Whatever — at least I kept my cool about it. I thought I was going to have to turn the hose on you.

{Well excuse me, but don't I recall you going on and on about how lovely his elongated vowels were? -igLiz}

Oh. Yes, I suppose that was me.

{And I don't think I was the one who had to adjust in their seat when Floyd stretched his body during that one number and his treasure trail showed for a second. -igLiz}

You've got me there. And I did nearly faint when I met him in the exit line after the show. But I digress. As much as Liz would have enjoyed Floyd's Late Night Wing Ding, this was Carlotta's hour. She was — and is — a force to be reckoned with. I laughed harder than I had in ages at some of her uproariously on-the-spot one-liners. At one point she received a gift of See's Old Time Chocolates and warbled, "It says Seeses old time, so that means they must be stale." When she offered one to a guest later in the show she warned, "Now they're cream centers so don't punch through any ub'm."

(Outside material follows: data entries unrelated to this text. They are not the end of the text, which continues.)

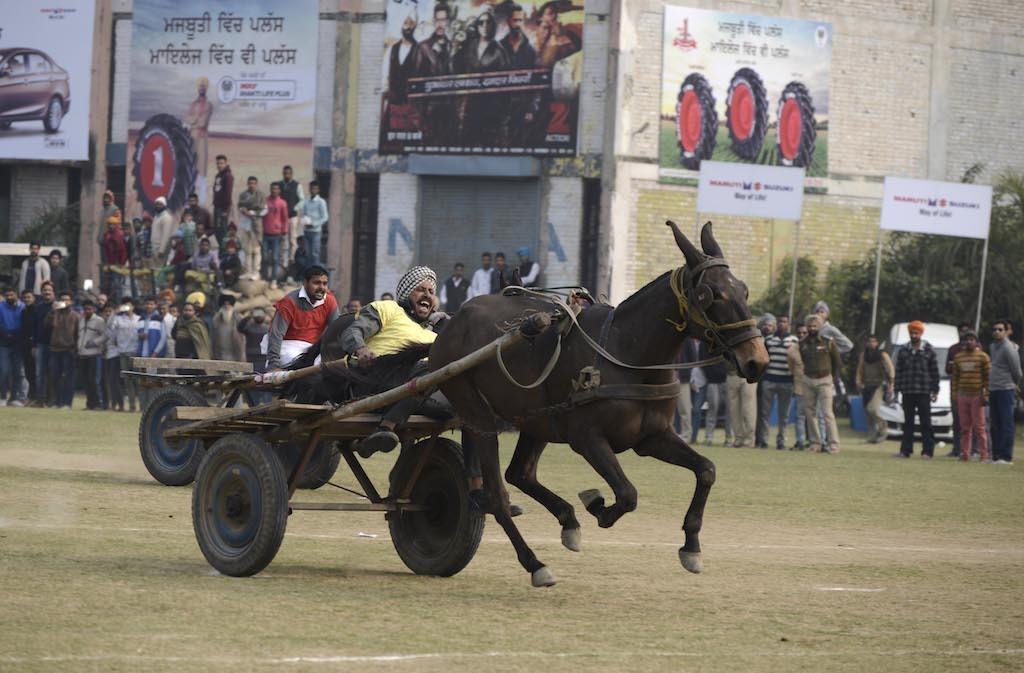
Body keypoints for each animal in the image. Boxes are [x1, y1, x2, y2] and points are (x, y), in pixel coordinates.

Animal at [428, 223, 770, 585]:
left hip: (536, 419)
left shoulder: (652, 437)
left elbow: (706, 470)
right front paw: (598, 507)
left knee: (520, 472)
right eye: (712, 294)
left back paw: (567, 520)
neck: (629, 353)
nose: (756, 361)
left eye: (744, 291)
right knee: (498, 494)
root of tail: (453, 323)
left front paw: (691, 545)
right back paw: (535, 562)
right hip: (476, 411)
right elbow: (628, 493)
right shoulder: (587, 438)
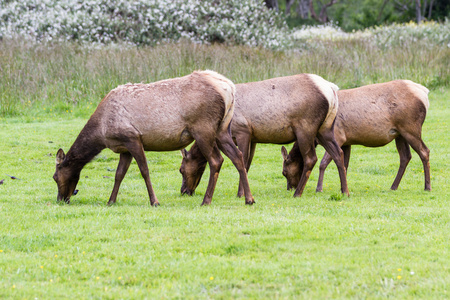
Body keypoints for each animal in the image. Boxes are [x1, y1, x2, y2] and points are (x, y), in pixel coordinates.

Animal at [52, 70, 253, 206]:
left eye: (55, 176)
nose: (61, 199)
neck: (101, 132)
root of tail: (229, 88)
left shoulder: (132, 137)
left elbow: (144, 170)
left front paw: (154, 201)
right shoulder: (124, 147)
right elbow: (119, 174)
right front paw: (111, 201)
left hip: (203, 128)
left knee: (216, 160)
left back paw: (206, 200)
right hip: (222, 129)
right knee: (237, 156)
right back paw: (249, 199)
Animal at [178, 74, 350, 198]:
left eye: (181, 169)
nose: (184, 191)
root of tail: (331, 89)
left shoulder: (243, 131)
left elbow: (242, 161)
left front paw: (240, 194)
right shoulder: (254, 138)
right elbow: (247, 164)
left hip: (305, 127)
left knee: (311, 159)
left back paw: (297, 193)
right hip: (325, 128)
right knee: (338, 153)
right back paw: (344, 191)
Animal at [282, 79, 432, 191]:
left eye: (284, 172)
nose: (290, 188)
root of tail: (424, 92)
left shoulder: (338, 136)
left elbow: (323, 163)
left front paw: (319, 188)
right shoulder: (347, 141)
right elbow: (345, 164)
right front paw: (343, 188)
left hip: (410, 128)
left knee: (424, 151)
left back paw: (427, 187)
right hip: (400, 134)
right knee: (405, 156)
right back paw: (393, 186)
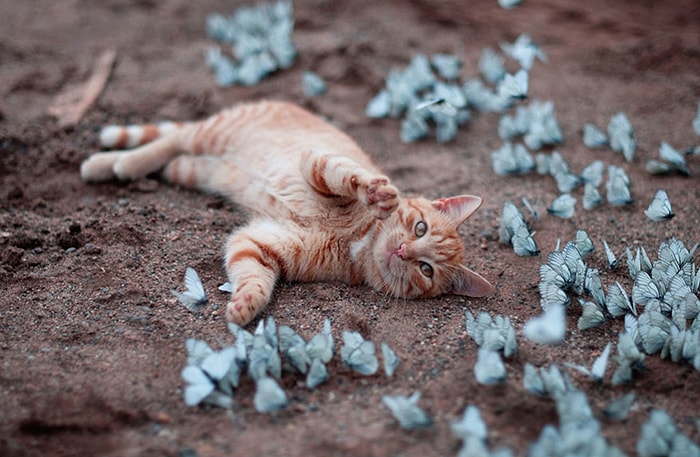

I lost it completely when she mentioned fried-bologna sandwiches and Vienna (pronounced "vy-eeny") sausages served with saltines. (I used to carry similar foodstuffs to Fields Elementary School every day in my metal Superfriends lunchbox.)

During the "Auld Lang Syne" sing-along, a disco ball that was meant to gradually descend from above the stage somehow fell loose and came dangerously close to landing on Carlotta's head. This nearly broke her up, but our hostess regained composure quickly and said, matter-of-factly, "Well New Year's sure came early this year."

I wonder if anyone without a Granny Earlene can possibly fathom just how side-splitting that is.

The show's holiday run has ended, but there's talk of a fresh batch of Wing Dings being mounted as soon as late January, with a possible dinner-theatre murder-mystery musical (!) later in 2003. By then, I'm almost certain, Carlotta's tree will be safely sheathed in plastic, stored for the year, awaiting its Christmastime return to the magnificent Philpott fantasyland.